The driving trail, hooking the Storm Lake resort with other natural resources, historical and tourism locations around the county, is already laid out, but still waiting for DOT approval of the signs. A CD will be available to guide motorist travelers along the route.

There is no set deadline for the bike trails, which will be developed over time, both in and outside of Storm Lake, Moore said. "The trails that were planned were all over the county, and when the agreement was drawn up, it was known that this would take more grant money down the road to make it happen."

Two other elements of the original Project AWAYSIS plan - the skatepark and the nature interpretive center (estimated at $600,000 and $7 million) were never included in the Vision Iowa contract. While the city still lists both projects as active goals, no timeline has been set for either project and no money has been budgeted. Skatepark proponents are scheduled to meet with the city council on Monday.

"The skatepark and interpretive center were considered to be leveraged projects related to AWAYSIS, but we are not obligated to complete them within the contract period to qualify for the money we received," Moore said.

Storm Lake made headlines when the large initial state funding was announced, at the time exhausting the last of Vision Iowa's resources.

"Well, Governor, it's all gone," was the announcement from Vision Iowa board chairman Michael Gartner, marking the end of the 225-million dollars in state money that had been handed out to 13 community attractions like sports arenas and museums.

"For this to be the final project, it's particularly fitting. It's a small town. It's a wonderful project. It'll be both a destination project for people coming to Iowa as well as something that makes life a whole lot better for the people in Storm Lake, Buena Vista and northwest Iowa," Gartner said of the project, which also includes a destination lodge, indoor and outdoor waterparks, lighthouse with observation deck, new beach, playground, and redesigned golf course.

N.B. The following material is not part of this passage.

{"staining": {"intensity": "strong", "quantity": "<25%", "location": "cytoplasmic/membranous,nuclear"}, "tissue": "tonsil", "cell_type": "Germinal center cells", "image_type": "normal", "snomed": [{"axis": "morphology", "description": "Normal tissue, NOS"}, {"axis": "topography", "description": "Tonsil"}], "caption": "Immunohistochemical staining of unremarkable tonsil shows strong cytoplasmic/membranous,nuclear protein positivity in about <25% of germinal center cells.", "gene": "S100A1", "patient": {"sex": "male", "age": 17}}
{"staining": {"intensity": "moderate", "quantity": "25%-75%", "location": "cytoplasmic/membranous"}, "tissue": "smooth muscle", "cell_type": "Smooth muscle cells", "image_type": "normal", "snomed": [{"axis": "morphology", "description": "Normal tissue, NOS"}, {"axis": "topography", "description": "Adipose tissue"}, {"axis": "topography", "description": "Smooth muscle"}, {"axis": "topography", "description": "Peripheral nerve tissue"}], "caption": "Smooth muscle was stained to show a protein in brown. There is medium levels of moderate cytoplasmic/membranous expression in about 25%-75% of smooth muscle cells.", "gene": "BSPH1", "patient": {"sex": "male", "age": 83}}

Then-governor Vilsack said AWAYSIS represents "everything that's good and right about small communities, about our state." His replacement, Gov. Culver, made his first Storm Lake appearance in office to help dedicate the waterpark.

At the Vision Iowa meeting yesterday, it remains clear that state officials are supporting of the lakefront developments.

"Even though they didn't grant the full extension we would have liked, they did want us to come back in a year so they can hear how things are coming," Moore said. "They remain very supportive. Every member of the Vision Iowa board has been to King's Pointe, and they were all duly impressed."